Two-thirds of barristers’ chambers which provide legal services to the Crown Prosecution Service are failing to meet equality and diversity standards, it has  emerged in the first survey of its kind.

Speaking at a Bar Standards Board (BSB) event earlier this week on equality rules in its code of conduct, Keir Starmer, the director of public prosecutions, said he supported the BSB’s desire to make the rules obligatory. The CPS’s experience is that non-mandatory standards are ineffective, he suggested.

Revealing the headline results of a CPS survey, the first compiled since the publication in 2007 of an “expectations statement” setting out voluntary standards for criminal barristers who prosecute on its behalf, Mr Starmer said only 35% of chambers had complied, 48% partially complied and 17% didn’t comply at all.

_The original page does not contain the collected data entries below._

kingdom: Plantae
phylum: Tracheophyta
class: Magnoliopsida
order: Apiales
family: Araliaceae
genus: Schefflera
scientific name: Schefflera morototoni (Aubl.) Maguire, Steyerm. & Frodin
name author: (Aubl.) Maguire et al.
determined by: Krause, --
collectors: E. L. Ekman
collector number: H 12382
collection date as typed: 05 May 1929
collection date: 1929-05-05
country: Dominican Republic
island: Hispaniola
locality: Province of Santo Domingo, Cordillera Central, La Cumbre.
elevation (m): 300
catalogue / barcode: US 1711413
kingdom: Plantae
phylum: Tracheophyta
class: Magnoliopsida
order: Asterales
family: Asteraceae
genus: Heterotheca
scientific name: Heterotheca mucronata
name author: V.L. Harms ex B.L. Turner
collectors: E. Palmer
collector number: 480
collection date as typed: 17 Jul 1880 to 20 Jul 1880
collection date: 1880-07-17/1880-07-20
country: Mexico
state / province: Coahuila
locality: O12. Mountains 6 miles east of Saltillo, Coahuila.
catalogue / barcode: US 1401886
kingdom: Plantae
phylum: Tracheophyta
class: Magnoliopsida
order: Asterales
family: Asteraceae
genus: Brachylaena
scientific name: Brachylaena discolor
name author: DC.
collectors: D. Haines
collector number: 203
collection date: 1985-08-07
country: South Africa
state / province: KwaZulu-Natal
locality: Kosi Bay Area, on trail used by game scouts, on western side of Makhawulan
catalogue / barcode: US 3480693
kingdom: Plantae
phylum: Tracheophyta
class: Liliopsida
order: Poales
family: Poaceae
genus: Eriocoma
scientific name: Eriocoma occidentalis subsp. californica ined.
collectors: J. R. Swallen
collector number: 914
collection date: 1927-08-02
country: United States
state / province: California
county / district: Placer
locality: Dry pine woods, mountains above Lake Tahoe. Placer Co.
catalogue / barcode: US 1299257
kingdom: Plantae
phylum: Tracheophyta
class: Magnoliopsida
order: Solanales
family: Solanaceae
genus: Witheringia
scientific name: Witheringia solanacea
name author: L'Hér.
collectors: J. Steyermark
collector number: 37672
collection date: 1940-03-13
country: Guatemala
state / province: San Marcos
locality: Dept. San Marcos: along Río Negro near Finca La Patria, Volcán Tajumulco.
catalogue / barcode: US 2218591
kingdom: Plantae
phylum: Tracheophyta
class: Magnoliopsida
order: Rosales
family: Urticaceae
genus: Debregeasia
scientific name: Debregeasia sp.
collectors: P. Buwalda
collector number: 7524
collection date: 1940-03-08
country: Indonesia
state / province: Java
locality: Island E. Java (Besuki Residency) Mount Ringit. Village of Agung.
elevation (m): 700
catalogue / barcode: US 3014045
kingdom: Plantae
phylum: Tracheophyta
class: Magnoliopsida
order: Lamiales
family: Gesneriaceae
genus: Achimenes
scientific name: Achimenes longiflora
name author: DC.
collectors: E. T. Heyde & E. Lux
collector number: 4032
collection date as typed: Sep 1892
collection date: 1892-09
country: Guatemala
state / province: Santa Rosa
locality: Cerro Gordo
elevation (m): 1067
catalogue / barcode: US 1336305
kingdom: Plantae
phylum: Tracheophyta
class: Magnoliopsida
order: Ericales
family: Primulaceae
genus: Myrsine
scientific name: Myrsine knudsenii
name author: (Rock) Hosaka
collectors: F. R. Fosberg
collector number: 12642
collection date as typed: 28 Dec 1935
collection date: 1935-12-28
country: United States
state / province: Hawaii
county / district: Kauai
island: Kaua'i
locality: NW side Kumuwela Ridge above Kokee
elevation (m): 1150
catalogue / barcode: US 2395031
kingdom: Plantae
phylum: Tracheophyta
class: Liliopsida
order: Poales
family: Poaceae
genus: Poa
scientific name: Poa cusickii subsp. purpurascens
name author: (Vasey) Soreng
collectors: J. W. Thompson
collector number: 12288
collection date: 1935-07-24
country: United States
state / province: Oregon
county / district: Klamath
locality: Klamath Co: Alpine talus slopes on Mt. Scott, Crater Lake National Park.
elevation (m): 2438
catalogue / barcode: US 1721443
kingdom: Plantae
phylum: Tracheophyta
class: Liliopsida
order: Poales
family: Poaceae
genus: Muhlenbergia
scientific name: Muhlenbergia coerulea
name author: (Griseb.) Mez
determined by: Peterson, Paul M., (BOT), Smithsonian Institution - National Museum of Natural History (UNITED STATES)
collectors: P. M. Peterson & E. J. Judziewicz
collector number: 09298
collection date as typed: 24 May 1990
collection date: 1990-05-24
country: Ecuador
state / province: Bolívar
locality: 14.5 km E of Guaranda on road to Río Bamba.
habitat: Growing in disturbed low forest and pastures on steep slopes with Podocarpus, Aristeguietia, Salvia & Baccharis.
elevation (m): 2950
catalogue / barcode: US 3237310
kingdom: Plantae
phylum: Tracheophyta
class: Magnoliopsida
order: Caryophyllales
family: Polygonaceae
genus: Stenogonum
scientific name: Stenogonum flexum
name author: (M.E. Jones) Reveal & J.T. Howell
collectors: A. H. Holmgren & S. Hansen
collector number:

Few had analysed or acted on the data collected, he added.

Under the statement, chambers are expected to monitor and take steps to achieve progress on a range of equality and diversity issues, including recruitment, career development, training, the fair allocation of work, flexible working, and harassment. Mr Starmer said the scheme was not made mandatory at the time because its purpose was “to raise awareness of what we were expecting from chambers”.

Chambers with more than 45 members are asked to provide progress reports annually, medium-sized chambers every two years, and sets with fewer than 20 members, every three years. The CPS is currently drafting a “benchmarking report” after compiling the first complete results since 2007.

Expressing his support for the BSB’s intention to introduce mandatory compliance with new diversity rules, Mr Starmer said the CPS’s voluntary scheme showed that while 84% of larger chambers collected and monitored equality data, just 12% of medium-sized and 20% of small chambers did so.

He continued that “even where data was collected, there was little evidence… of the information being analysed or used to identify and act upon under-representation”. Just 20% of large chambers and 8% of medium-sized ones provided members and staff with equality and diversity training. Among small chambers, not a single one had delivered training, he said.

Mr Starmer contrasted the Bar’s performance in diversity matters with improvements he said the CPS had achieved among its workforce in recent years. These included an increase in the number of black and minority ethnic lawyers serving at chief Crown prosecutor level or its equivalent from 5.3% in 2003 to 12.8% now. The proportion of women at a senior level has doubled, from 18.2% to 40% over the same period, he said.

He said that CPS plans to move from using lists to advocate panels, when instructing members of the self-employed Bar to prosecute in criminal cases, would be an opportunity to ensure compliance with equality and diversity criteria.